* _List of tasks_
- A) Pick out every line of the records that contains the string "climbing", matching its case exactly, and copy each of those lines.
- B) Resume the patent description of the housing and its battery and amplifier units, continuing from its last sentence.

══ Document extract ══

The second section 16 of the housing 12 is mounted adjacent the first section 14 and is also cylindrical and provides a radially outwardly extending flange 62 at the rearward end thereof and another radially outwardly extending flange 64 at the forward end thereof. A transverse heat sink 66 spans the interior of the housing 12 and is mounted between the first section 14 and the second section 16. More specifically, the radial flange 24 of the first section 14 and the radial flange 64 of the second section 16 are joined together by a plurality of bolt and nut combinations 68. The transverse heat sink 66 is positioned between the respective radial flanges, 24 and 64, and a pair of annular ring seals 70. A plurality of ports 72 is located in the heat sink 66 to permit the free flow of air between the first section 14 and the second section 16. A threaded axial port 74 in the heat sink 66 has a threaded setscrew 76 extending therethrough, which setscrew is longitudinally engageable with the'abutment pad 54 at the rearward end of the transducer 32 for urging the transducer 32 forwardly into a seal fit against the radial flange 22 of the first section 14. A transverse plate 78 spans the interior of the second section 16 and is spot welded at points 80 to the housing 12 adjacent the rearward end of the second section 16. A plurality of peripheral ports 82 is located in the transverse plate 78.

Located within the second section 16 is a power supply unit 84 including'a twelve-volt direct current battery pack 86. A disposable battery pack or a rechargeable battery pack may be used. If the rechargeable battery pack is utilized, a recharging input jack 88 may be positioned at the rear of the power supply unit 84. Three sockets 90, 91 and 92 comprise the output connections for the battery pack 86.

An amplifier unit 93 is mounted on the rearward side of the heat sink 66. The amplifier unit 93 is encased in a block of epoxy resin 94 and provides three pins 95, 96 and 97 which extend outwardly from the epoxy resin block and mate with the sockets 90, 91 and 92 of the battery pack 86. Transistors 98 used in connection with the amplifier unit 93 are shown as extending outwardly from the front side of the heat sink 66. An amplifier on-off, rotary type, two-position switch 100 is mounted on the exterior of the first section 14 and is connected to the interior of the housing 12 through a water-tight seal 102. The switch 100 is connected to the amplifier 93 by wires 104.

═══
══ Excerpted data ══

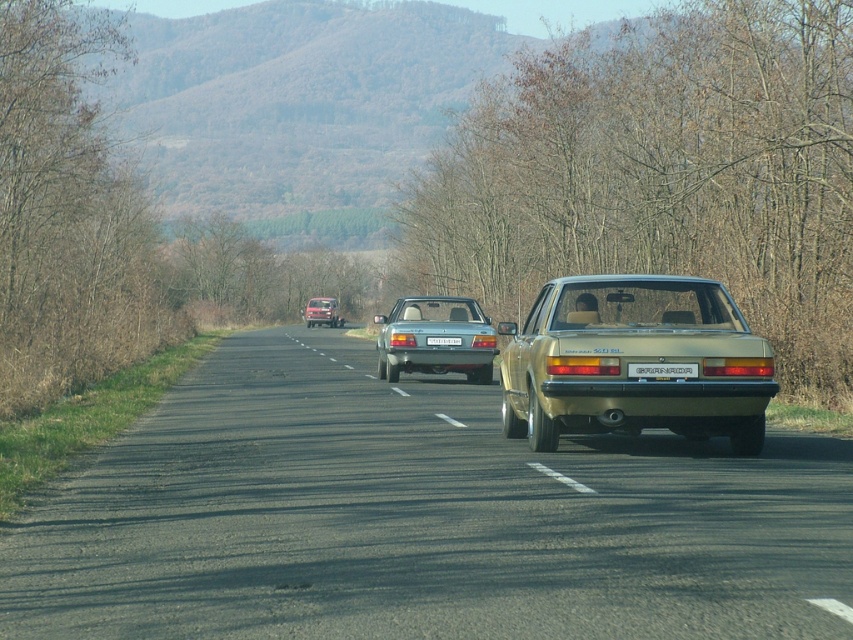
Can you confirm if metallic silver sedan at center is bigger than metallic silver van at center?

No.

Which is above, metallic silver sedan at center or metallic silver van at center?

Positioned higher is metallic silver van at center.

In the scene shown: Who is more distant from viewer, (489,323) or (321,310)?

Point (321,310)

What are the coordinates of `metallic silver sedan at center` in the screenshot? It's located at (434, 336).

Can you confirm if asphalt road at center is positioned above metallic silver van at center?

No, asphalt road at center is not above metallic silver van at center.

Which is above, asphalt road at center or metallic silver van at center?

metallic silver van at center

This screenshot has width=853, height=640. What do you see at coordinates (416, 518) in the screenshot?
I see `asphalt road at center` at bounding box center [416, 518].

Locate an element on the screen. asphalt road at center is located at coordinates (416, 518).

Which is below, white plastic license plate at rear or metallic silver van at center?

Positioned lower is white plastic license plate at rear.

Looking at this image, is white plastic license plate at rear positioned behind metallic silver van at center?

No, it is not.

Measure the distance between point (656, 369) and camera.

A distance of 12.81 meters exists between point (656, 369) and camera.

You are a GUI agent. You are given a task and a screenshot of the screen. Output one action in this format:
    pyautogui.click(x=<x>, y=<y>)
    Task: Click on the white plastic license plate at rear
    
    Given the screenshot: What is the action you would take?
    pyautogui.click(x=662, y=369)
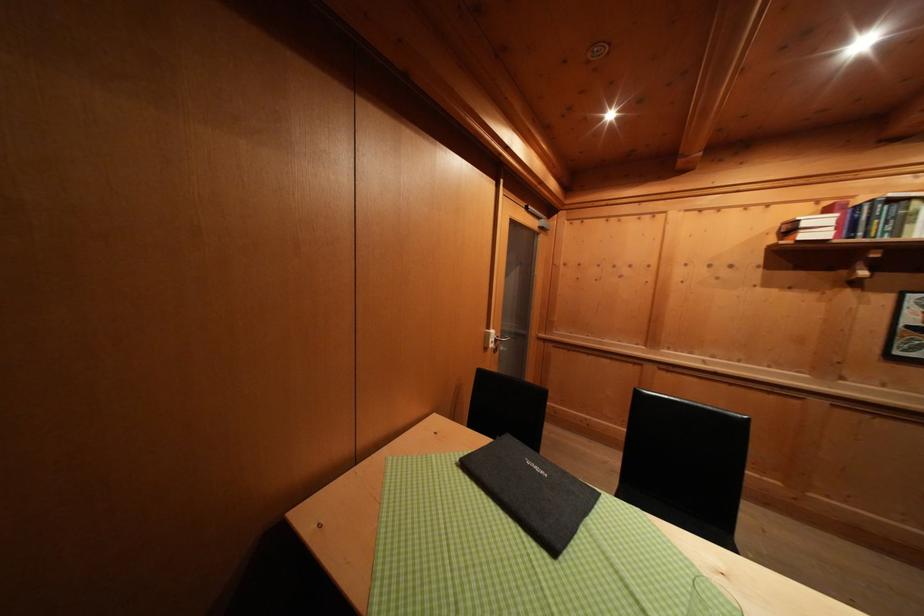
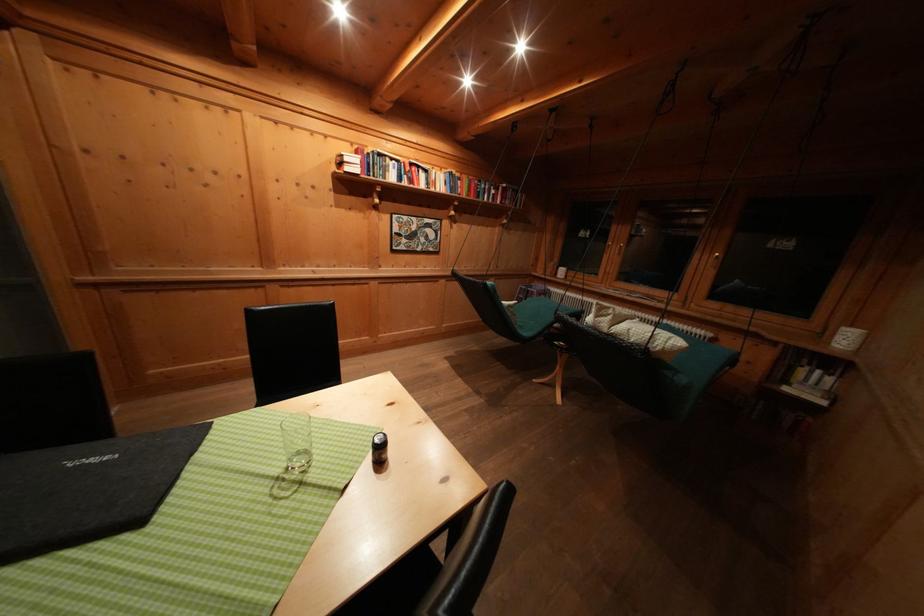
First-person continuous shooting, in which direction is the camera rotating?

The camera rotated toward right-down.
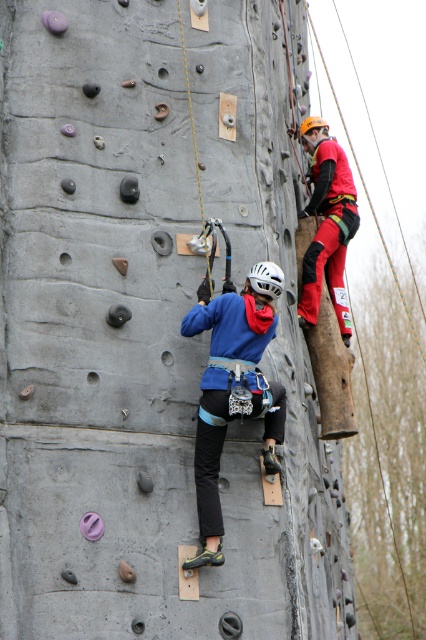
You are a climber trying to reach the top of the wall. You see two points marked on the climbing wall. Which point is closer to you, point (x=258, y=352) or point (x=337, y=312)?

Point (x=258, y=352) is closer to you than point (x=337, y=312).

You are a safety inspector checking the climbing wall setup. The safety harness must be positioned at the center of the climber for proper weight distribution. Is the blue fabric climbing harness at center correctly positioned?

═══

* _Final answers_
- A)
You are a climber trying to reach the top of the wall. You see two points marked on the climbing wall. Which point is closer to you, point (x=258, y=352) or point (x=337, y=312)?
You are a safety inspector checking the climbing wall setup. The safety harness must be positioned at the center of the climber for proper weight distribution. Is the blue fabric climbing harness at center correctly positioned?

- B)
An air space 107 located circumferentially of the power supply unit 84 and within the second section 16 permits the free flow of air between the ports 72 in the heat sink 66 and the ports 82 in the transverse plate 78.

The third section 18 of the housing 12, as shown in 4 FIG. 1 of the drawing, includes an end plate 106 located at the rear thereof and a radially outwardly extending flange 108 at the forward end thereof. The third section 18 is secured to the second section 16 by securing the radial flange 108 thereof to the radial flange 62 of the second section 16 by a plurality of bolt and nut combinations 110. Secured between the respective radial flanges 62 and 108 is an annular seal ring 112. The end plate 106 is secured to the housing 12 by screws 114.

The third section 18 includes a pressure regulating unit including a pressure chamber 116. Mounted between the end plate 106 of the third section 18 and the housing 12 and spanning the pressure chamber 116 is a flexible diaphragm 118 comprised of rubber or the like. The flexible diaphragm 118 has an annular groove 120 and a pair of axially located metal engaging plates 122 on the interior and exterior sides thereof.

An inlet aperture 124 is located in the outer wall of the third section 18 and a line 126 leading to a compressed air supply 127, such as that of the divers selfcontained underwater breathing apparatus, is connected thereto. Positioned within the inlet aperture 124 is a tilt valve 128 including a valve seat 130, a valve member 132 movably engageable with the valve seat 130, a spring 134 biasing the valve member into engagement with the valve seat 130, and a tilt arm 136 extending from the valve member 132 and movably engageably with the flexible diaphragm 118 when the diaphragm is in a compressed position for dislodging the valve member 132 from the valve seat 130.

Located in the third section 18 of the housing 12 is an outlet aperture 138 positioned exterior of the flexible diaphragm 118 but connected to the housing space interior of the diaphragm 118 by an air conduit 140. Mounted within the outlet aperture 138 is a tilt valve 142 including a valve seat 144, a valve member 146 movably engageable with the valve seat 144, a biasing spring 148 engageable with the valve member 146 for urging it into engagement with the valve seat 144, and a tilt arm 150 extending from the valve member 146 and movably engageable with the flexible diaphragm 118 when the diaphragm is in an extended position for dislodging the valve member 146 from engagement with the valve seat 144.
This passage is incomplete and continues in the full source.